Can we talk about Cuban products and are Cuban products allowed in the US? Of course we can and of course they are allowed. Any product made by a Cuban in the US is legal and we can talk about it.

PLEASE don't confuse that with being able to talk about vendors that sell Cuban products that are made in Cuba. Those are not legal in the US.


----------



## icehog3 (Feb 20, 2005)

Deport All Cubans!!! We're all DOOMED if we don't!!


----------



## ToddziLLa (Oct 17, 2005)

What about ISOM vendors? You always leave something out...


----------



## mike32312 (Jan 26, 2006)

:u hey if it aint red white and blue than screw you. American made:u and American owned. it's either NC's or nothing for me. :r yea right. :r


----------



## dayplanner (Dec 11, 1997)

icehog3 said:


> Deport All Cubans!!! We're all DOOMED if we don't!!


Keep the hotties. Quite a large number of them in Jersey


----------



## CrazyFool (Oct 2, 2005)

carbonbased_al said:


> Keep the hotties. Quite a large number of them in Jersey


 all i could find was Jersey girls... even when i moved to Florida! shit theres more Jersey Girls here then a Bon Jovi concert


----------



## icehog3 (Feb 20, 2005)

carbonbased_al said:


> Keep the hotties.
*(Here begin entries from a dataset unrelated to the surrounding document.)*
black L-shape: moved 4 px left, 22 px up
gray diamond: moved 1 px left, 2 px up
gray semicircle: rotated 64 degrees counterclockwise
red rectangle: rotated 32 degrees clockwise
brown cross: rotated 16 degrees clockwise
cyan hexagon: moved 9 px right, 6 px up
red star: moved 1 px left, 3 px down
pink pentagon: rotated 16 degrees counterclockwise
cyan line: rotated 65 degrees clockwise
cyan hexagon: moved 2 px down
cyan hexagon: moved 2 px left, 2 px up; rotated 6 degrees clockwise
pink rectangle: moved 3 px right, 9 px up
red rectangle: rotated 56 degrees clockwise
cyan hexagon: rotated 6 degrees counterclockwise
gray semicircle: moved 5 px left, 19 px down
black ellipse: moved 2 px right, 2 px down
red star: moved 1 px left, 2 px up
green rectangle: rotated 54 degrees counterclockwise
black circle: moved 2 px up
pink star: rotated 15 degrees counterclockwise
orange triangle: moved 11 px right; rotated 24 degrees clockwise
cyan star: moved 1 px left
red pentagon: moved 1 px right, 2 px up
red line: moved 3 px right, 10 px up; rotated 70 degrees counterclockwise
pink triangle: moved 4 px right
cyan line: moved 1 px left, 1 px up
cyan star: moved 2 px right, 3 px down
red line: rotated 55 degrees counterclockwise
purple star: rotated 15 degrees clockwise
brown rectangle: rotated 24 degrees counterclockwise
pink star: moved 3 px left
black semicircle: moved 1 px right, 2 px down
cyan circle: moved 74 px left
Quite a large number of them in Jersey


I put the first (and only) Cuban girl I ever dated in prison for two years for stalking. You can have mine Joe! :al


----------



## opus (Jun 21, 2005)

I don't see the problem with openly discussing Cuban vendors. I have a favorite Cuban vendor and I will tell you about him. Some of you may have used him in the past. His name is Carlos and he sells the best hot dogs from his cart just down the street from where I work. I don't mind giving him a well deserved plug.


----------



## Blueface (May 28, 2005)

CrazyFool said:


> all i could find was Jersey girls... even when i moved to Florida! shit theres more Jersey Girls here then a Bon Jovi concert


If you are looking for Cuban girls in Florida, Daytona is not where you will find them. They don't go that far north in Florida. You need to head down to Miami and Hialeah where probably two out of three will be Cuban.

In NJ, West New York and Union City were the third Little Havana after Miami and still have a large presence. Newark and Elizabeth were also towns for Cubans for many years but they have since mostly scattered.
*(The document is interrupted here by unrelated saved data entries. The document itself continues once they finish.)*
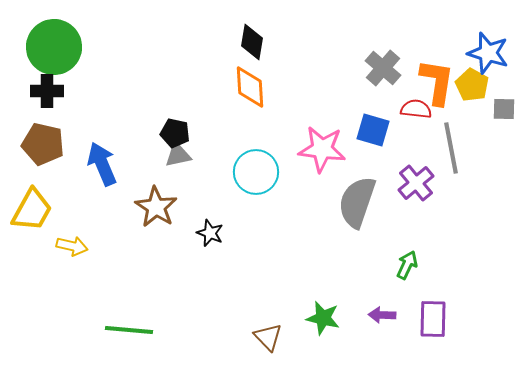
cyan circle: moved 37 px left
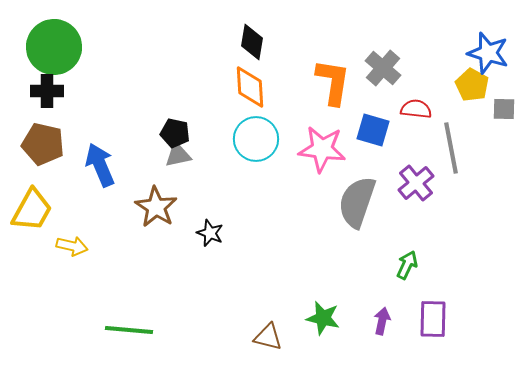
orange L-shape: moved 104 px left
blue arrow: moved 2 px left, 1 px down
cyan circle: moved 33 px up
purple arrow: moved 6 px down; rotated 100 degrees clockwise
brown triangle: rotated 32 degrees counterclockwise
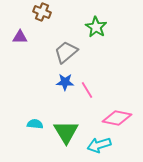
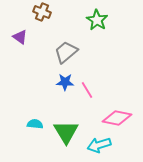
green star: moved 1 px right, 7 px up
purple triangle: rotated 35 degrees clockwise
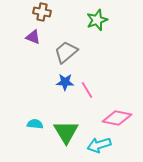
brown cross: rotated 12 degrees counterclockwise
green star: rotated 20 degrees clockwise
purple triangle: moved 13 px right; rotated 14 degrees counterclockwise
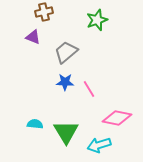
brown cross: moved 2 px right; rotated 24 degrees counterclockwise
pink line: moved 2 px right, 1 px up
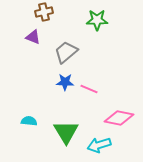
green star: rotated 20 degrees clockwise
pink line: rotated 36 degrees counterclockwise
pink diamond: moved 2 px right
cyan semicircle: moved 6 px left, 3 px up
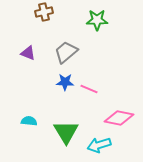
purple triangle: moved 5 px left, 16 px down
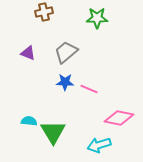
green star: moved 2 px up
green triangle: moved 13 px left
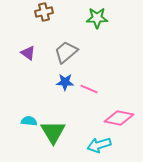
purple triangle: rotated 14 degrees clockwise
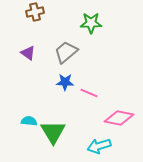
brown cross: moved 9 px left
green star: moved 6 px left, 5 px down
pink line: moved 4 px down
cyan arrow: moved 1 px down
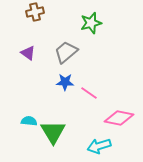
green star: rotated 15 degrees counterclockwise
pink line: rotated 12 degrees clockwise
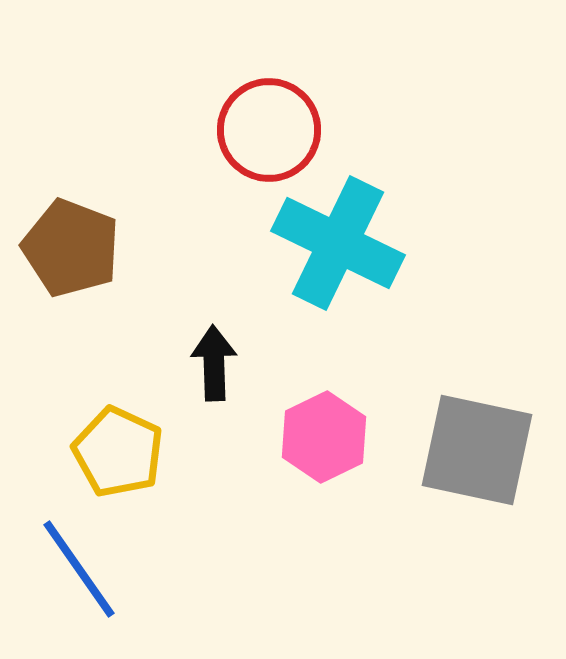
Sort of like hunting. Gotta know where the game can be found.


----------



## Blueface (May 28, 2005)

opusxox said:


> I don't see the problem with openly discussing Cuban vendors. I have a favorite Cuban vendor and I will tell you about him. Some of you may have used him in the past. His name is Carlos and he sells the best hot dogs from his cart just down the street from where I work. I don't mind giving him a well deserved plug.


Darn it Skip.
Most people don't know that is what I do for a living.
Glad you enjoy them.


----------



## Blueface (May 28, 2005)

I am in that mood today.
Lets revive this one also.


----------



## Corona Gigante-cl (Sep 8, 2005)

Is it even legal to talk to this guy? 

What if I just email him, would that be OK?


----------



## drevim (Dec 21, 2005)

I think we need a new forum, just for Carlos's "cuban" threads. Classics never die. I think you missed the one about "where do cubans go", where you recited you and your wife's days travels.

Now where can I go to buy some Cubans? (or at least purchase the "services" of some) :r


----------



## NCRadioMan (Feb 28, 2005)

Blueface said:


> I am in that mood today.


You must be. :r

:ms NCRM


----------



## dayplanner (Dec 11, 1997)

Is it OK to talk about Cuban sandwiches?

_
"It's got two kinds of pig, ham and roast pork,
A slice of white cheese as long as your fork.
Throw in a pickle, and if you're ever in New York,
Say "El Cubano" -- that's a Cuban sandwich."

-- Tom Russell
_


----------



## Blueface (May 28, 2005)

whiteboard said:


> Is it OK to talk about Cuban sandwiches?
> 
> _
> "It's got two kinds of pig, ham and roast pork,
> ...


Only if made in the US.


----------



## dayplanner (Dec 11, 1997)

Blueface said:


> Only if made in the US.


 What if they are made in the US with hogs from Cuba? Would those be "clear El Cubanos"? :r


----------



## Blueface (May 28, 2005)

Purely for the purpose of helping so many newbs.
The fact I am humoring myself has nothing to do with it.


----------



## wij (May 25, 2006)

opusxox said:


> I don't see the problem with openly discussing Cuban vendors. I have a favorite Cuban vendor and I will tell you about him. Some of you may have used him in the past. *His name is Carlos and he sells the best hot dogs from his cart just down the street from where I work.* I don't mind giving him a well deserved plug.


Would you mind sharing his contact information with a BOTD? (brother of the dog)


----------



## j6ppc (Jun 5, 2006)

Blueface said:


> Purely for the purpose of helping so many newbs.
> The fact I am humoring myself has nothing to do with it.


Keep humoring yourself Carlos - that is funny.


----------



## StudentSmoker (Apr 24, 2006)

ToddziLLa said:


> What about ISOM vendors? You always leave something out...


They would need a pretty big warehouse to fit all those islands in there!


----------